Pour écrire sa lettre de remerciements, il s'était plongé trois heures dans un dictionnaire d'horticulture. Le "Prunus Cerulata, Cerisier japonais, variété pleureur, produit de délicieuses fleurs roses et blanches, mais ne supporte qu'une taille douce au risque de ne plus avoir que les feuilles pour pleurer". Son balcon grenoblois était désormais accaparé par le végétal en question, ce qui réduisait considérablement l'espace vital d'Hector, mais le désarroi était réciproque. Pas vraiment dans son milieu naturel, le cerisier risquait de dépérir inexorablement, en songeant au mouvement immuable de la Sumidagawa. Tout le génie de la lettre résidait donc dans la dissimulation de son ignorance absolue des principes généraux d'arboriculture.
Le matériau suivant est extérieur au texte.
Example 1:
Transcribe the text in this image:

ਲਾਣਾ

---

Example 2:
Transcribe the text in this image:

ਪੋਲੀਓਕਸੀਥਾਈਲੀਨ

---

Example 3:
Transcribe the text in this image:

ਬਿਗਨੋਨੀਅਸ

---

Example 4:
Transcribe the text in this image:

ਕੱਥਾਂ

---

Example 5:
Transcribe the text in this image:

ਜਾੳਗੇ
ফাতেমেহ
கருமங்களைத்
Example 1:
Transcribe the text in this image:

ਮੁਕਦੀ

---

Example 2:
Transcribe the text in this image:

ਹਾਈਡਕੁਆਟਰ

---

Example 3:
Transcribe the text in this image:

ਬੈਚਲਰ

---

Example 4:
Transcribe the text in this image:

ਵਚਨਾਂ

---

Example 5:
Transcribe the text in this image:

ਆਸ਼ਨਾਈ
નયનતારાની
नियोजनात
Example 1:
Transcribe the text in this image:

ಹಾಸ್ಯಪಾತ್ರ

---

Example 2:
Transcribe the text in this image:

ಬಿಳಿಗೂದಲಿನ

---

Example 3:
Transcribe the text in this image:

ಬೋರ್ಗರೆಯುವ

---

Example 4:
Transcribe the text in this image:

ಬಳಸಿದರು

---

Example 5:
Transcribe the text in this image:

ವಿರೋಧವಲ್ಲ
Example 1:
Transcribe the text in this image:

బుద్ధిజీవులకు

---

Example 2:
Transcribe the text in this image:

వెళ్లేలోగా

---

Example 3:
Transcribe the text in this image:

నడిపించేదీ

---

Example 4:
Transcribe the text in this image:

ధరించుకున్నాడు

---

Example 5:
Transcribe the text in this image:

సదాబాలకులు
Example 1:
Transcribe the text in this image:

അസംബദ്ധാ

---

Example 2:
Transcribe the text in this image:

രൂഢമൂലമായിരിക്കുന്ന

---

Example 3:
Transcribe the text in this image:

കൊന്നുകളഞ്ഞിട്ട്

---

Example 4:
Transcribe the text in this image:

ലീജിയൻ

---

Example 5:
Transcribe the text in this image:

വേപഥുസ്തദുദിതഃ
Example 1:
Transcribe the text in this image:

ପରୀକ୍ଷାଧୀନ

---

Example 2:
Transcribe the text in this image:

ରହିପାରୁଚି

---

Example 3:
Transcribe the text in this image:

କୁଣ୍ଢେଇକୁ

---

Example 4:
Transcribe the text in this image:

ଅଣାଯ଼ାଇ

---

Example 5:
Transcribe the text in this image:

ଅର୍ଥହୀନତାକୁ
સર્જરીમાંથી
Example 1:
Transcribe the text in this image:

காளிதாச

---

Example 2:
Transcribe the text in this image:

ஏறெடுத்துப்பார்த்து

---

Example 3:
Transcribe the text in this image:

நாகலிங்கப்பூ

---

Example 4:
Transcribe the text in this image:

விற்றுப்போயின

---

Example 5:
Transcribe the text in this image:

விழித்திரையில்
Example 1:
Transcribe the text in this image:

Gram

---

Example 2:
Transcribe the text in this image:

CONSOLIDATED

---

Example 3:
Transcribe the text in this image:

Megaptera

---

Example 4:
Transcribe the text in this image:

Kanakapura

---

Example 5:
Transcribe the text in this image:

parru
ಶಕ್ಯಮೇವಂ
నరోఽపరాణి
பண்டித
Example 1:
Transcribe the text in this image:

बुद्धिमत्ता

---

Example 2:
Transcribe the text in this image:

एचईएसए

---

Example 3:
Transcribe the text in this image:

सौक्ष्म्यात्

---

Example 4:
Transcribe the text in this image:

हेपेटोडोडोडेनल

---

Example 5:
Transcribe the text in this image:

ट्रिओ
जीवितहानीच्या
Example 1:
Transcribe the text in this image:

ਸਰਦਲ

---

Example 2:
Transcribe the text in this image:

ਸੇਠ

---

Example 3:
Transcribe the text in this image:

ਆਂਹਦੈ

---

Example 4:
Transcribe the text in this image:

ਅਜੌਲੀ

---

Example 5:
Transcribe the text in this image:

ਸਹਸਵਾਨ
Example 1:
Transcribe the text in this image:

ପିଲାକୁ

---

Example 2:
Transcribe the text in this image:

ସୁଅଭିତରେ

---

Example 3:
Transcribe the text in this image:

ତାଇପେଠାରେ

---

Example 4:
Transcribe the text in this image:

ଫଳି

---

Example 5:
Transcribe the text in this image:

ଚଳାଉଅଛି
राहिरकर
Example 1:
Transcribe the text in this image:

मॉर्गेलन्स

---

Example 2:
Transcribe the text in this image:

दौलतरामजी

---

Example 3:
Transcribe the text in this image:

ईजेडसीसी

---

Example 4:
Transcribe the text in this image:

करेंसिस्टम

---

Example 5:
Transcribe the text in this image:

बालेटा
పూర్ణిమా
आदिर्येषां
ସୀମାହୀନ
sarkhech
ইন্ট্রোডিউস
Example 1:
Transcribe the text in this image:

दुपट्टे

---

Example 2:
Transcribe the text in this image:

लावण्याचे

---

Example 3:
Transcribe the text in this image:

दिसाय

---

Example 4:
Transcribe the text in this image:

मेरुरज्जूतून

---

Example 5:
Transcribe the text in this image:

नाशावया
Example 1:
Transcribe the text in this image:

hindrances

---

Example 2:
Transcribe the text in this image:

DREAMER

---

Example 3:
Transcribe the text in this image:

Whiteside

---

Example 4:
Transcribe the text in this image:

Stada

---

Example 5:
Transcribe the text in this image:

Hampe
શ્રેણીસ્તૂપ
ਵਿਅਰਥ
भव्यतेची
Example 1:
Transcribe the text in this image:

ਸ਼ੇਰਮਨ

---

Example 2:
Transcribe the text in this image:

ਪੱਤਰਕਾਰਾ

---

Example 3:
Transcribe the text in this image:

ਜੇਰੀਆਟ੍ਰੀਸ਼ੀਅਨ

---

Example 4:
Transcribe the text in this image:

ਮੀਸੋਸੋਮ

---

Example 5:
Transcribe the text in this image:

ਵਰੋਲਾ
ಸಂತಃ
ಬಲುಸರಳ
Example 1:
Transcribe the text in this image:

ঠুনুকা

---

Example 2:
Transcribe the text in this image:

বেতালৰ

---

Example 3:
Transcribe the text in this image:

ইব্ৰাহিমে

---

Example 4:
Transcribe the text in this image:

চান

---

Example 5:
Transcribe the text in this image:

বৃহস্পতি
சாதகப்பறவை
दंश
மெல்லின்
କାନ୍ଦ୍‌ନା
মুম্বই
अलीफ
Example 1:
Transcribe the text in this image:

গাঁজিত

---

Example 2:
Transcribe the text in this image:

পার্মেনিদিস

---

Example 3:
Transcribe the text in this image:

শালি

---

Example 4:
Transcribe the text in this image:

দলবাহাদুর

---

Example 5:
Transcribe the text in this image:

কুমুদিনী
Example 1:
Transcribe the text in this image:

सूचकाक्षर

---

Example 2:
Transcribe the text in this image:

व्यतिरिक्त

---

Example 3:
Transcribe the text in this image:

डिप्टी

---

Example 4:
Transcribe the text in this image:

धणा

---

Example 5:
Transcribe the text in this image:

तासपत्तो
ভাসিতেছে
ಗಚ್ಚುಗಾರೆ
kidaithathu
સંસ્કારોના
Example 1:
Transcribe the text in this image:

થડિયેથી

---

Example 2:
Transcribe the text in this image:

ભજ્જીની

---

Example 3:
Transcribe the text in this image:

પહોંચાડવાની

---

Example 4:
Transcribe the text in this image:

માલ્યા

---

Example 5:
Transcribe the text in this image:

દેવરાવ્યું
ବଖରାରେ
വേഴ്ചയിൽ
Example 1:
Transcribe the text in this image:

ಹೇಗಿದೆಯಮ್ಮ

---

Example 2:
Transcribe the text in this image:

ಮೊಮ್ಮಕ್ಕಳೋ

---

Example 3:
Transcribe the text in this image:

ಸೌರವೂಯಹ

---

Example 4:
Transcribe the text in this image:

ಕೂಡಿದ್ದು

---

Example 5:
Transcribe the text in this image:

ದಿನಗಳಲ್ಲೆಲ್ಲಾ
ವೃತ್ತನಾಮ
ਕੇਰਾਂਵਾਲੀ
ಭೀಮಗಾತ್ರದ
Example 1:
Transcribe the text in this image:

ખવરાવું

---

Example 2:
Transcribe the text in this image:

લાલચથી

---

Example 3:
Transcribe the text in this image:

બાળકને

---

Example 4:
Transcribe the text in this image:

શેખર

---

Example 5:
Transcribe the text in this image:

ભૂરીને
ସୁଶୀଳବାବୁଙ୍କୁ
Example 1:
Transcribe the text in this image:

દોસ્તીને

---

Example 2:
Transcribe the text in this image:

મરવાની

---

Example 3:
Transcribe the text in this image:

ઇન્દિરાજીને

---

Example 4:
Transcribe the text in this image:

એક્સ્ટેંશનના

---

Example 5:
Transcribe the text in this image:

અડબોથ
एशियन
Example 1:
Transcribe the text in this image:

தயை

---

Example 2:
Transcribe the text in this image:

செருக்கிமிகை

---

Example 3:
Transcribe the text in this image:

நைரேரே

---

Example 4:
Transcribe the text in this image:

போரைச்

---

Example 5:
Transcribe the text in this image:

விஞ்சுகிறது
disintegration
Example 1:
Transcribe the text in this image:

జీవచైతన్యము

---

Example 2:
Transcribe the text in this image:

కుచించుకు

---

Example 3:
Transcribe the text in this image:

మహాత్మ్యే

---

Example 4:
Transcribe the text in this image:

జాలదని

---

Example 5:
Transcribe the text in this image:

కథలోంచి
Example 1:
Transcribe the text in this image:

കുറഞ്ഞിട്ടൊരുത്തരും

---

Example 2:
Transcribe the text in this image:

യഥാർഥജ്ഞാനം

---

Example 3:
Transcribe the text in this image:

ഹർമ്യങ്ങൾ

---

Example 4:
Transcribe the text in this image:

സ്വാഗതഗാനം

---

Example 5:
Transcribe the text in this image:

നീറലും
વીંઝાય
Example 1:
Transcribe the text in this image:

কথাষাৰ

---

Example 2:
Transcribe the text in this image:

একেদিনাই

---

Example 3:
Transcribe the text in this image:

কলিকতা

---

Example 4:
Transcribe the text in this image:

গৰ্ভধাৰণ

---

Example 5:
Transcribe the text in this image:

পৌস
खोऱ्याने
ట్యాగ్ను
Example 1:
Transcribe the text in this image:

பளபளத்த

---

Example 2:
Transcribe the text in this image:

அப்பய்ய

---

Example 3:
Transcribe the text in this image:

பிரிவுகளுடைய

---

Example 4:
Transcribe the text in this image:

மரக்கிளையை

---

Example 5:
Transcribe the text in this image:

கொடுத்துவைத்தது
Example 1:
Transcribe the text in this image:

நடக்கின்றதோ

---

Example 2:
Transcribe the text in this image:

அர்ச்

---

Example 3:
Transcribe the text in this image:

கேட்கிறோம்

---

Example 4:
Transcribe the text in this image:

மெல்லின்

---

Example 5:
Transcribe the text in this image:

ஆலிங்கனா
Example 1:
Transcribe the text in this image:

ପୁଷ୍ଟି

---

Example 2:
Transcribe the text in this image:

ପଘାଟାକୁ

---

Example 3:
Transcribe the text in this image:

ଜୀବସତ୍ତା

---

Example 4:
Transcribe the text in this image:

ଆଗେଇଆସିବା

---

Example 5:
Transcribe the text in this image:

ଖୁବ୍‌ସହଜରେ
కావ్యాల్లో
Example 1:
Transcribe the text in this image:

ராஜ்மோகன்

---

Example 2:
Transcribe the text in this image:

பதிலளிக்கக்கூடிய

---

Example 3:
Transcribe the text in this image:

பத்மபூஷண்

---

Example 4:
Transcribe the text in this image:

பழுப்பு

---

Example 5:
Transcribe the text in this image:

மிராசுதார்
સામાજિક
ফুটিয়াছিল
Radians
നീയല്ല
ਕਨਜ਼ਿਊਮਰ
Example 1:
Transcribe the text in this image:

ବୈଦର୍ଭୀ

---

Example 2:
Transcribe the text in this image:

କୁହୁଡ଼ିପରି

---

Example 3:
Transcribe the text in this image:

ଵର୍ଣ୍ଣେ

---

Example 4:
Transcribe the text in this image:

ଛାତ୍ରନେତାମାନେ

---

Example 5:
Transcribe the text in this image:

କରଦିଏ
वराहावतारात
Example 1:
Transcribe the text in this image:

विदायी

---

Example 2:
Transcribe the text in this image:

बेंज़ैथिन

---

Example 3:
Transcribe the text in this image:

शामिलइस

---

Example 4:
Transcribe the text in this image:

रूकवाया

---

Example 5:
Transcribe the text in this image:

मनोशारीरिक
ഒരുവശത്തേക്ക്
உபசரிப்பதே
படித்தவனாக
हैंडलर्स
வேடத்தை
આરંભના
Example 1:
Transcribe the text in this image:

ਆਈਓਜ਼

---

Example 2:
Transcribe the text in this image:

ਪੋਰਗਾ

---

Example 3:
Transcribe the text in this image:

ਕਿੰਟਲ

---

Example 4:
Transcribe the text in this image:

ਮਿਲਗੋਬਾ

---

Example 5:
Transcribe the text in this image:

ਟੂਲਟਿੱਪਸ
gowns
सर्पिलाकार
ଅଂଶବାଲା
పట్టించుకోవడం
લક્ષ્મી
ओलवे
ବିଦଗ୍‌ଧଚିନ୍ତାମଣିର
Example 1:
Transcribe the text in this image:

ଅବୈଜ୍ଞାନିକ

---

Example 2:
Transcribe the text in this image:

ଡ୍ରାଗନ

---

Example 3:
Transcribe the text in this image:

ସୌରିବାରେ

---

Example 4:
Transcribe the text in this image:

Et de s'extasier devant la générosité du cadeau, et de feindre la connaissance des bourgeons, et de vanter l'harmonie merveilleuse qui régit le monde végétal et les relations entre les êtres.

Et puis il s'était remis à parcourir en bougonnant le livre de jardinage. Il regrettait désormais les effets de manche épistolaires qui avaient conduit à ce fiasco. Cette idée saugrenue de la séduire par l'évocation élégiaque de la verdure grenobloise, et de la vigne vierge qu'il tentait laborieusement de tailler, lui qui avait déjà bien du mal à tondre la pelouse. Elle l'avait pris au mot. Et les filles ont cela de drôle qu'elles font les terre-à-terre. "Oh donne-moi la main, courons au bord de la rivière, moi aussi j'aime faire des ricochets!"

Les lendemains furent joyeux, il constata jour après jour la décrépitude du cerisier. Et chaque matin il riait à s'en tenir les côtes.
Il savait que par un jeu mystérieux d'ondes, les yeux de la généreuse correspondante brillaient de malice en prenant son Benco.